(What the task asks)
The data is to be repeated exactly, with the images removed.

(Entries supplied)
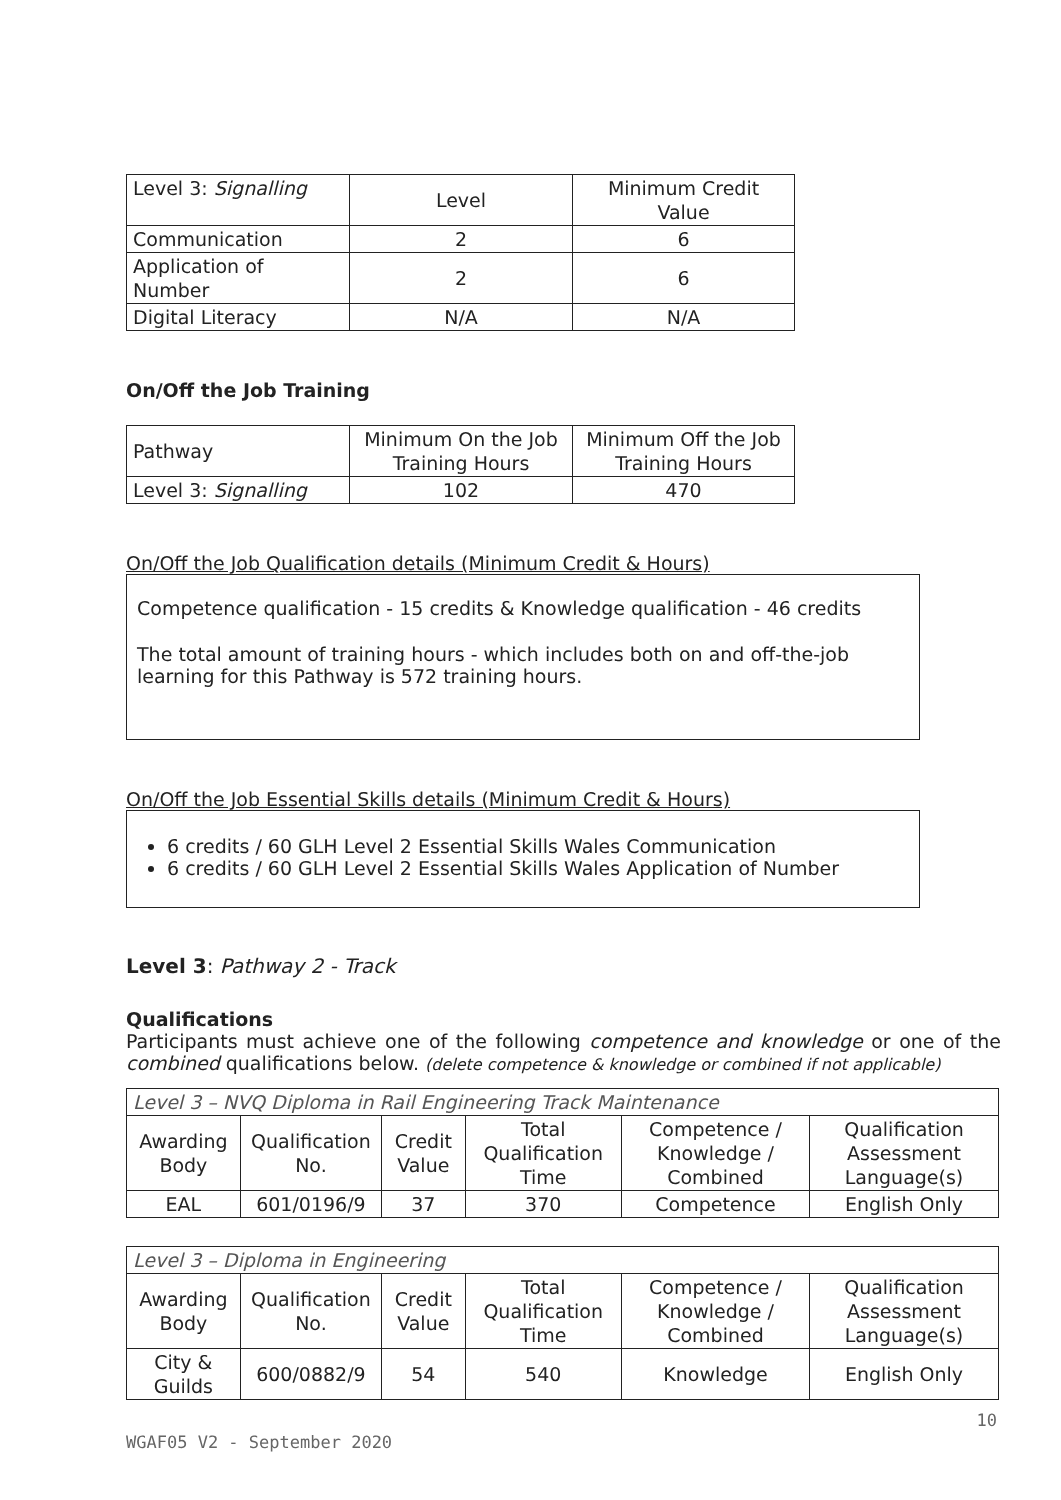| Level 3: Signalling | Level | Minimum Credit Value |
| Communication | 2 | 6 |
| Application of Number | 2 | 6 |
| Digital Literacy | N/A | N/A |
On/Off the Job Training
| Pathway | Minimum On the Job Training Hours | Minimum Off the Job Training Hours |
| Level 3: Signalling | 102 | 470 |
On/Off the Job Qualification details (Minimum Credit & Hours)
Competence qualification - 15 credits & Knowledge qualification - 46 credits
The total amount of training hours - which includes both on and off-the-job learning for this Pathway is 572 training hours.
On/Off the Job Essential Skills details (Minimum Credit & Hours)
6 credits / 60 GLH Level 2 Essential Skills Wales Communication
6 credits / 60 GLH Level 2 Essential Skills Wales Application of Number
Level 3: Pathway 2 - Track
Qualifications
Participants must achieve one of the following competence and knowledge or one of the combined qualifications below. (delete competence & knowledge or combined if not applicable)
| Level 3 – NVQ Diploma in Rail Engineering Track Maintenance | | | | | |
| Awarding Body | Qualification No. | Credit Value | Total Qualification Time | Competence / Knowledge / Combined | Qualification Assessment Language(s) |
| EAL | 601/0196/9 | 37 | 370 | Competence | English Only |
| Level 3 – Diploma in Engineering | | | | | |
| Awarding Body | Qualification No. | Credit Value | Total Qualification Time | Competence / Knowledge / Combined | Qualification Assessment Language(s) |
| City & Guilds | 600/0882/9 | 54 | 540 | Knowledge | English Only |
10
WGAF05 V2 - September 2020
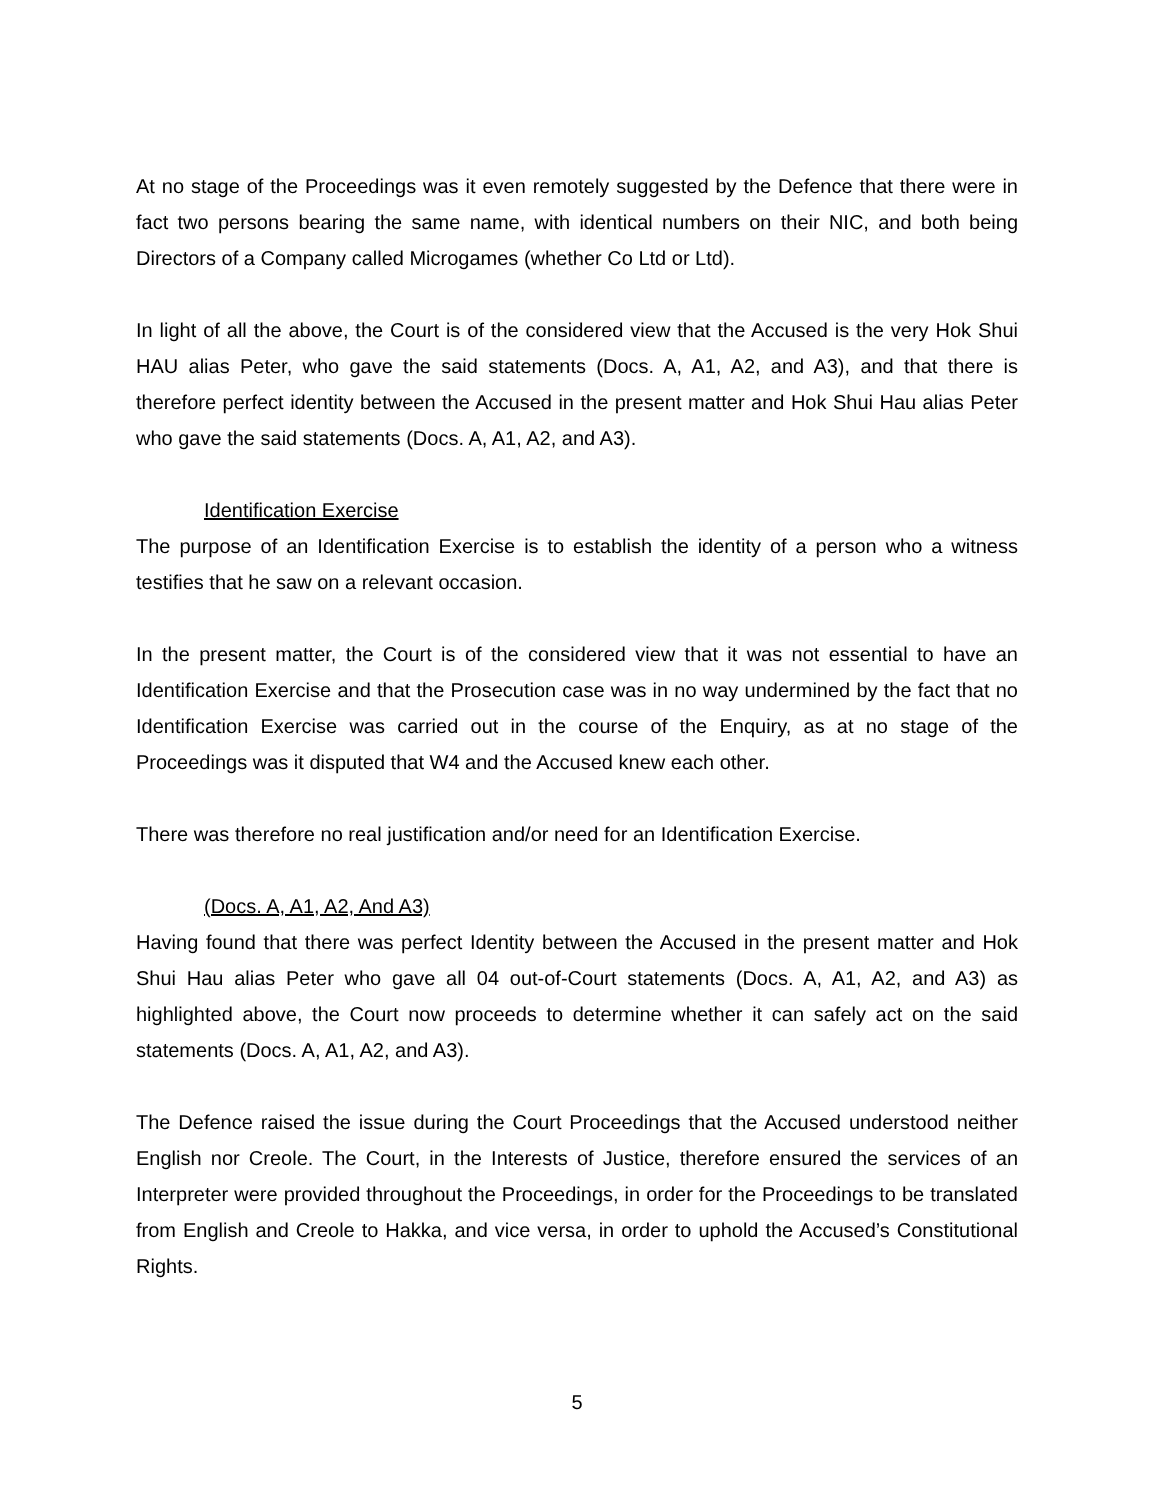At no stage of the Proceedings was it even remotely suggested by the Defence that there were in fact two persons bearing the same name, with identical numbers on their NIC, and both being Directors of a Company called Microgames (whether Co Ltd or Ltd).
In light of all the above, the Court is of the considered view that the Accused is the very Hok Shui HAU alias Peter, who gave the said statements (Docs. A, A1, A2, and A3), and that there is therefore perfect identity between the Accused in the present matter and Hok Shui Hau alias Peter who gave the said statements (Docs. A, A1, A2, and A3).
Identification Exercise
The purpose of an Identification Exercise is to establish the identity of a person who a witness testifies that he saw on a relevant occasion.
In the present matter, the Court is of the considered view that it was not essential to have an Identification Exercise and that the Prosecution case was in no way undermined by the fact that no Identification Exercise was carried out in the course of the Enquiry, as at no stage of the Proceedings was it disputed that W4 and the Accused knew each other.
There was therefore no real justification and/or need for an Identification Exercise.
(Docs. A, A1, A2, And A3)
Having found that there was perfect Identity between the Accused in the present matter and Hok Shui Hau alias Peter who gave all 04 out-of-Court statements (Docs. A, A1, A2, and A3) as highlighted above, the Court now proceeds to determine whether it can safely act on the said statements (Docs. A, A1, A2, and A3).
The Defence raised the issue during the Court Proceedings that the Accused understood neither English nor Creole. The Court, in the Interests of Justice, therefore ensured the services of an Interpreter were provided throughout the Proceedings, in order for the Proceedings to be translated from English and Creole to Hakka, and vice versa, in order to uphold the Accused’s Constitutional Rights.
5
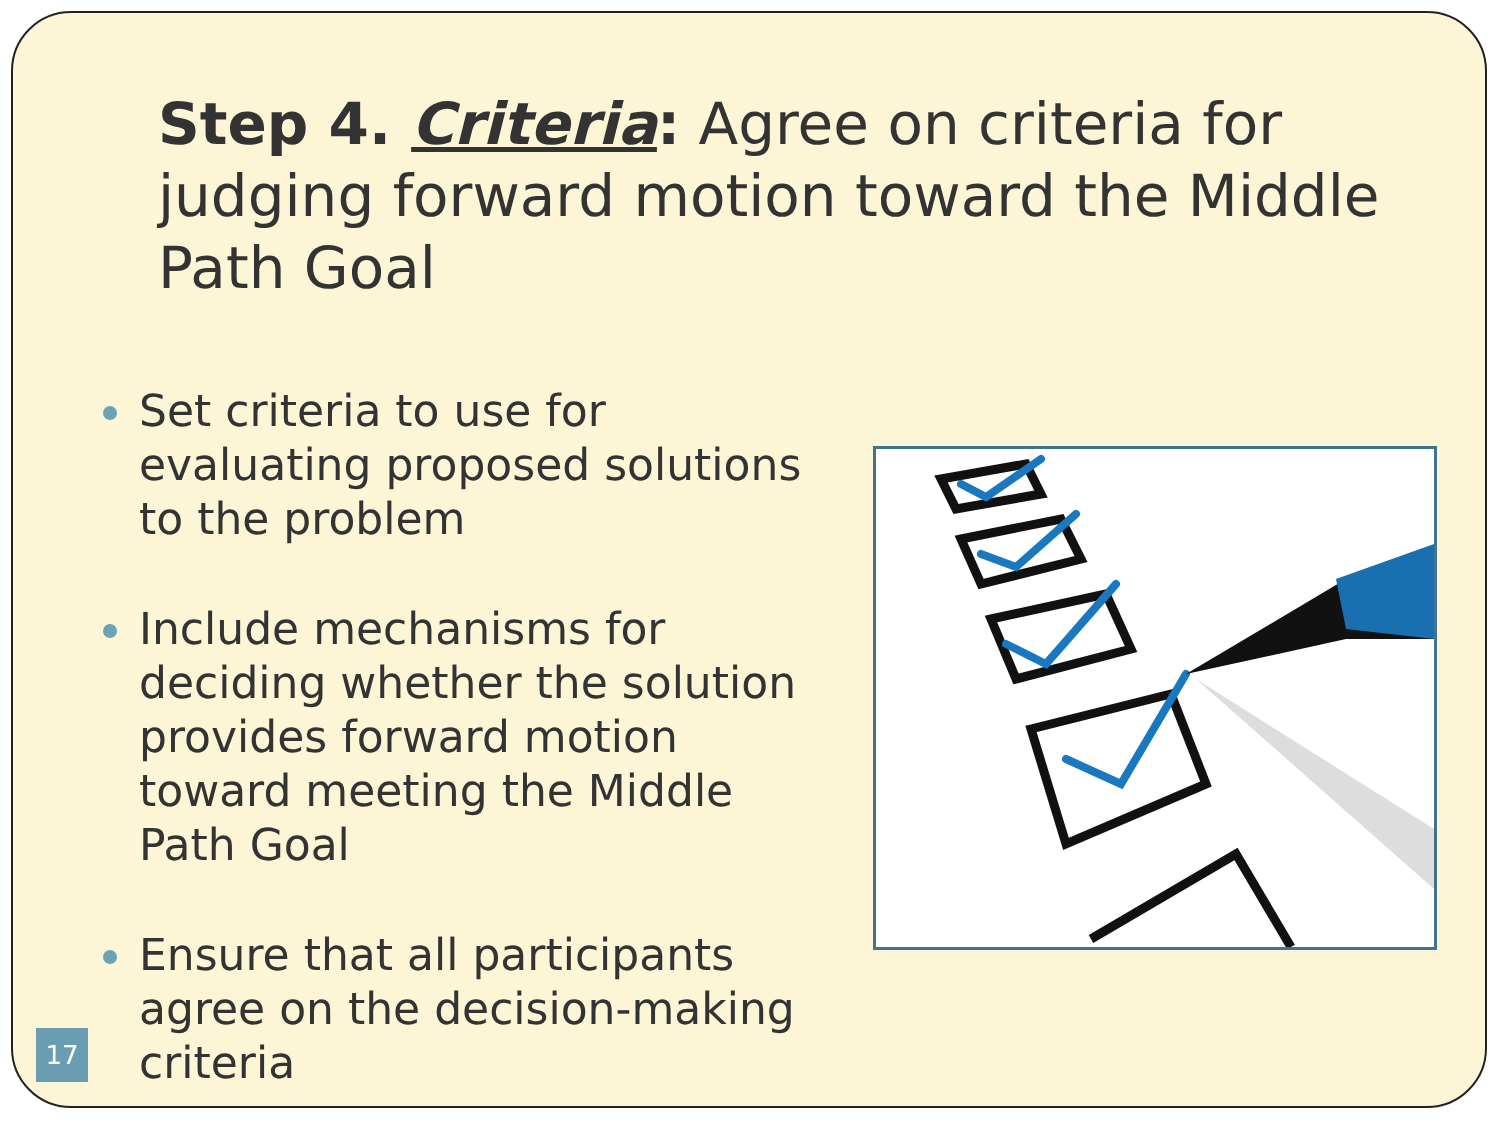Step 4. Criteria: Agree on criteria for judging forward motion toward the Middle Path Goal
Set criteria to use for evaluating proposed solutions to the problem
Include mechanisms for deciding whether the solution provides forward motion toward meeting the Middle Path Goal
Ensure that all participants agree on the decision-making criteria
17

(Answer below)
| Level 3: Signalling | Level | Minimum Credit Value |
| Communication | 2 | 6 |
| Application of Number | 2 | 6 |
| Digital Literacy | N/A | N/A |
On/Off the Job Training
| Pathway | Minimum On the Job Training Hours | Minimum Off the Job Training Hours |
| Level 3: Signalling | 102 | 470 |
On/Off the Job Qualification details (Minimum Credit & Hours)
Competence qualification - 15 credits & Knowledge qualification - 46 credits
The total amount of training hours - which includes both on and off-the-job learning for this Pathway is 572 training hours.
On/Off the Job Essential Skills details (Minimum Credit & Hours)
6 credits / 60 GLH Level 2 Essential Skills Wales Communication
6 credits / 60 GLH Level 2 Essential Skills Wales Application of Number
Level 3: Pathway 2 - Track
Qualifications
Participants must achieve one of the following competence and knowledge or one of the combined qualifications below. (delete competence & knowledge or combined if not applicable)
| Level 3 – NVQ Diploma in Rail Engineering Track Maintenance | | | | | |
| Awarding Body | Qualification No. | Credit Value | Total Qualification Time | Competence / Knowledge / Combined | Qualification Assessment Language(s) |
| EAL | 601/0196/9 | 37 | 370 | Competence | English Only |
| Level 3 – Diploma in Engineering | | | | | |
| Awarding Body | Qualification No. | Credit Value | Total Qualification Time | Competence / Knowledge / Combined | Qualification Assessment Language(s) |
| City & Guilds | 600/0882/9 | 54 | 540 | Knowledge | English Only |
10
WGAF05 V2 - September 2020
At no stage of the Proceedings was it even remotely suggested by the Defence that there were in fact two persons bearing the same name, with identical numbers on their NIC, and both being Directors of a Company called Microgames (whether Co Ltd or Ltd).
In light of all the above, the Court is of the considered view that the Accused is the very Hok Shui HAU alias Peter, who gave the said statements (Docs. A, A1, A2, and A3), and that there is therefore perfect identity between the Accused in the present matter and Hok Shui Hau alias Peter who gave the said statements (Docs. A, A1, A2, and A3).
Identification Exercise
The purpose of an Identification Exercise is to establish the identity of a person who a witness testifies that he saw on a relevant occasion.
In the present matter, the Court is of the considered view that it was not essential to have an Identification Exercise and that the Prosecution case was in no way undermined by the fact that no Identification Exercise was carried out in the course of the Enquiry, as at no stage of the Proceedings was it disputed that W4 and the Accused knew each other.
There was therefore no real justification and/or need for an Identification Exercise.
(Docs. A, A1, A2, And A3)
Having found that there was perfect Identity between the Accused in the present matter and Hok Shui Hau alias Peter who gave all 04 out-of-Court statements (Docs. A, A1, A2, and A3) as highlighted above, the Court now proceeds to determine whether it can safely act on the said statements (Docs. A, A1, A2, and A3).
The Defence raised the issue during the Court Proceedings that the Accused understood neither English nor Creole. The Court, in the Interests of Justice, therefore ensured the services of an Interpreter were provided throughout the Proceedings, in order for the Proceedings to be translated from English and Creole to Hakka, and vice versa, in order to uphold the Accused’s Constitutional Rights.
5
Step 4. Criteria: Agree on criteria for judging forward motion toward the Middle Path Goal
Set criteria to use for evaluating proposed solutions to the problem
Include mechanisms for deciding whether the solution provides forward motion toward meeting the Middle Path Goal
Ensure that all participants agree on the decision-making criteria
17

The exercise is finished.